Hell House LLC (2009)

Hell House LLC (2009)

Review by Annie Riordan

Starring: Three guys who look so much alike that I keep forgetting which one is which, one guy who looks vaguely like a scummy seventies cokeheaded porn star, a bony girl who looks like she hasn’t eaten anything but lettuce for the last ten years, a standard issue ambitious girl reporter who will do anything to get the Real Story, and an assload of rotting clown dolls.

Synopsis: Never name your rural town after a demon. And if you do, don’t fucking open a Halloween haunted house attraction there. And if you go ahead and do both anyway, don’t have the nerve to look surprised when spooky shit starts killing people.

Five twentysomething friends – ranging from “I could have a better conversation with a rabbit fart” to “I wish someone would shove your face into a deep fryer” on the unlikeable scale – decide to open a Halloween Haunted House attraction in the remote town of Abaddon. Now, depending on your source material, Abaddon is either a demon of locusts, a bottomless pit in Hell, a pretty good album by Pinback or a phenomenal drummer for early black metal band Venom. Sadly, this film has nothing to do with any of those things. Neither the name of the town or the abandoned hotel they’ve rented for their attraction is ever explored, addressed or questioned at any point by anyone in this film. So, unless you’re familiar with demonology, you won’t get the “joke.” 

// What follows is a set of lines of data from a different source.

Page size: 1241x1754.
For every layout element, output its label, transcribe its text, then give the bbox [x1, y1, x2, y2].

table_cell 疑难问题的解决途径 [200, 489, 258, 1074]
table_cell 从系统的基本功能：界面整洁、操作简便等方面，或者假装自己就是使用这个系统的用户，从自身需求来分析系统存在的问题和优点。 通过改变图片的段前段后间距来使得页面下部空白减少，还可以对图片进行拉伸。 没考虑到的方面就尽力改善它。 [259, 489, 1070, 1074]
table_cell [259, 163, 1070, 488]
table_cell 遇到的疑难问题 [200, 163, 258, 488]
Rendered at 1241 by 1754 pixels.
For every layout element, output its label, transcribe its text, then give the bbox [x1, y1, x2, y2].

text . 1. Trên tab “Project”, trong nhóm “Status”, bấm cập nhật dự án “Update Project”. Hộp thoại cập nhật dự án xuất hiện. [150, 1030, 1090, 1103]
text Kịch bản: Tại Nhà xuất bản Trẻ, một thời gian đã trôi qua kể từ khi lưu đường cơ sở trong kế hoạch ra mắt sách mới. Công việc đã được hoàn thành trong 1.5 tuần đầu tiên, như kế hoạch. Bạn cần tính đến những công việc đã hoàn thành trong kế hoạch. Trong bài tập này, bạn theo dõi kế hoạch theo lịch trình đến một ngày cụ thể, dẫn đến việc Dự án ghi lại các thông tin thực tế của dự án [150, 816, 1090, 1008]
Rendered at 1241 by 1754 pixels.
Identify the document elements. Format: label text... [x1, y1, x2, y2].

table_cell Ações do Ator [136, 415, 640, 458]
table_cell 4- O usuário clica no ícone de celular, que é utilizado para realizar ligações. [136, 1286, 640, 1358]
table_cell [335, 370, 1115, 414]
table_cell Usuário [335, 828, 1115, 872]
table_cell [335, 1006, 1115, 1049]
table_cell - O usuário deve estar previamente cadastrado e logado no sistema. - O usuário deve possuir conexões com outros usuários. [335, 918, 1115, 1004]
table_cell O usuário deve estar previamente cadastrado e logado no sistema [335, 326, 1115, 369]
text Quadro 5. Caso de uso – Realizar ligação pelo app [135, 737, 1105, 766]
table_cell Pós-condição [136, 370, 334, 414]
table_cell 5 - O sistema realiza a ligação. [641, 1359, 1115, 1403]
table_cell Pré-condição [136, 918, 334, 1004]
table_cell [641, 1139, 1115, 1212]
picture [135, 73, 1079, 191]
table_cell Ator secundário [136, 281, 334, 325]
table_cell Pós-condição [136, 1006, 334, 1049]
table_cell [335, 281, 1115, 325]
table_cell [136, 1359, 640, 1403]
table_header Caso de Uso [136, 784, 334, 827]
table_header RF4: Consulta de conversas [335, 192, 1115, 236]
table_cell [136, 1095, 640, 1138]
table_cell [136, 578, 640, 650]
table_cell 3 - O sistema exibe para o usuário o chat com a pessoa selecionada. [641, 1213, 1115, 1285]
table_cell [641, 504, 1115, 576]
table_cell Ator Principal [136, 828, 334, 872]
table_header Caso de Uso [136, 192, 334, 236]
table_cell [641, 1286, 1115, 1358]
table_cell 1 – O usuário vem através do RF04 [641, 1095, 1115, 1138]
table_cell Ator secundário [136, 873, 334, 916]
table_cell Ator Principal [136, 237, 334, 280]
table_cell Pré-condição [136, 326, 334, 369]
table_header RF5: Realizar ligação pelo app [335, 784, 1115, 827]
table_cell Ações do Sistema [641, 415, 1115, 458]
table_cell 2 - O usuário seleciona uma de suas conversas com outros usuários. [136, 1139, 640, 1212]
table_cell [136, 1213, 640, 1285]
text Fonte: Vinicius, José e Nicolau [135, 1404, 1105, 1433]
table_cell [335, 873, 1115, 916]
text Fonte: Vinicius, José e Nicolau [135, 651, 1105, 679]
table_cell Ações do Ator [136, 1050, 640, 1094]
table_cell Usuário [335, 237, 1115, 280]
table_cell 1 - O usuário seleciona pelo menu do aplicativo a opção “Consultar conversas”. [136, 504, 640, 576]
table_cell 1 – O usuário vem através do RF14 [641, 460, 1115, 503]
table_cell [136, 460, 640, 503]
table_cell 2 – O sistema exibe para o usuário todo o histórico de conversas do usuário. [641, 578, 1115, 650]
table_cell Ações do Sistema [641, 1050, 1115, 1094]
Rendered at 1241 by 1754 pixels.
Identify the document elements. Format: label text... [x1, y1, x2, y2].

These five – whose names I forget, but whom I like to think of as Bland, Blander, Blandest, Drab Girl, and the asshole – have been doing this for years and have their routine down pat: lights, props, etc. Making use of the abandoned hotel’s furniture and general decrepitude, they move in and go to work, squabbling, and filming all the while. 

Told in flashback via the found footage technique, we already know that something terrible happened on Opening Night, resulting in the deaths of fifteen people. Only the drab, paper-thin girlfriend has made it out alive and agrees to sit down with the investigative reporter chick and tell them what happened, which she does so in the most listless, monotone way possible. Obviously she’s still in shock and all that, but she’s so listless and monotone throughout the entire movie, I was considering donating a case of 5 Hour Energy shots and some Vivarin to her cause. She has enough presence of mind to bring along her pillowcase full of videotapes though, made during the weeks prior to the grand opening. Most of the filming was done by Paul (I remembered his name!), the scummy porno-mustached asshole I mentioned earlier, and features a lot of shots of him screwing around, being dickish and filming himself lying in bed naked at night, mumbling about his loser life. Gross.

Eventually, we get to see other stuff too. Like, tall, dark hooded apparitions lurking in corners. Life-sized clown dummies that get up and move about on their own. Dirty, creepy girls with possessy-white eyes. Our cast begins to notice these things too and become convinced that something is wrong in the Hotel Abaddon. Their leader – one of the Blands, and Drab Girl’s life partner – refuses to accept that anything is going on and continues as scheduled, determined to line his pockets with dollah dollah bills, ya’ll. 

We never really see what exactly happens on Opening Night. The handheld shaky cam, the strobing lights, and shitty quality of the “tapes” make it easier for the filmmakers to disguise their low budget. And as much as I’m making fun of this film, it really isn’t all that bad. I’m rather a big fan of haunted house attractions. I’ve been in a few really good ones and a lot of really shitty ones. One of the better ones boasted a rubbery floor and a slaughterhouse collection of dangling limbs in one room, and a theater filled with Ghostface Killers (the slasher film villain, not the rapper) and a strobe light in another. One of the shittier ones was in a recently liquidated drugstore and was terribly lame, but there was a hot werewolf working one room and I paid twice to go through and got his phone number on the second pass. 

But regardless of the quality, I think all of us, at one point or another, has asked themselves: “What if the attraction turned real? How would you know?” Everyone there is either getting paid to be scary or paying to be scared. There’s no one yelling “Cut!” You can’t just stop halfway through and go back the way you came. As far as plots go, this is one of the easiest ones to grab off of the DIY pile. But like a real haunted house ride, it’s what you put into it that makes it work or not. 

Plenty works here, as the filmmakers seem to understand the whole “less is more” approach. We have a couple of ghastly looking zombie clowns who stand in doorways where they’re not supposed to be, and only move when you look away. Figures appear and disappear within the stutter of a strobe light. I could have done with a bit more clarity though. Just a tad, really. Was the basement a bottomless pit of sorts? Is it like the whole Seven Doorways thing in Fulci’s The Beyond? Are those ghosts, or demons or zombies or a little of each? Dialogue’s a little clunky here and there, nobody was truly likable, sometimes too much talky time goes by with not enough creepy shit happening. And yeah, I saw the twist ending coming and wasn’t at all surprised. But hey, I’ve wasted more time in actual haunted house rides that were far worse than this. 

Still, would it have killed them to hire a hot werewolf?